**Source information**

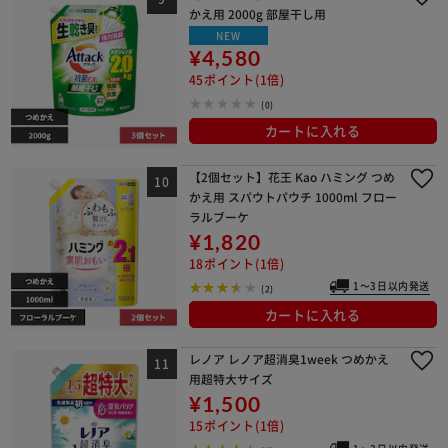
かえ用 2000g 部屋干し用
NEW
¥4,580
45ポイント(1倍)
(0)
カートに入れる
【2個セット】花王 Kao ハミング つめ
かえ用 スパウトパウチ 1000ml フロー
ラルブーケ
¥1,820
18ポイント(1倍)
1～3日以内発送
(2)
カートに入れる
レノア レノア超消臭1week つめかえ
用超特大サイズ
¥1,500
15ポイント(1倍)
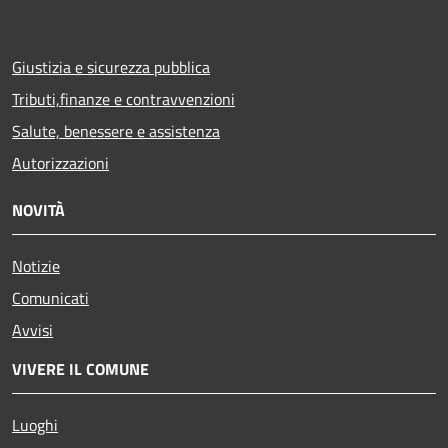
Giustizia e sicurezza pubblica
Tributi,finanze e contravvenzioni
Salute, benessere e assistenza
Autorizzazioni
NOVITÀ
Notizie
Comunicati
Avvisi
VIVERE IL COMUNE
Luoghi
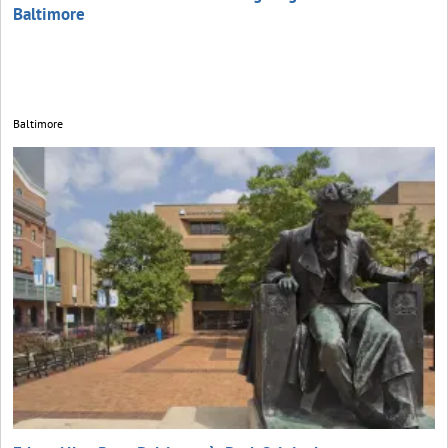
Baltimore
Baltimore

**Assignment**
Write out the lines again, switching "Notizie" to "Novità" and leaving everything else unchanged. Begin at the line that has "Giustizia e sicurezza pubblica" and go through the end of the records, and leave the pictures out.

**Completed exercise**
Giustizia e sicurezza pubblica
Tributi,finanze e contravvenzioni
Salute, benessere e assistenza
Autorizzazioni
NOVITÀ
Novità
Comunicati
Avvisi
VIVERE IL COMUNE
Luoghi
Baltimore
Baltimore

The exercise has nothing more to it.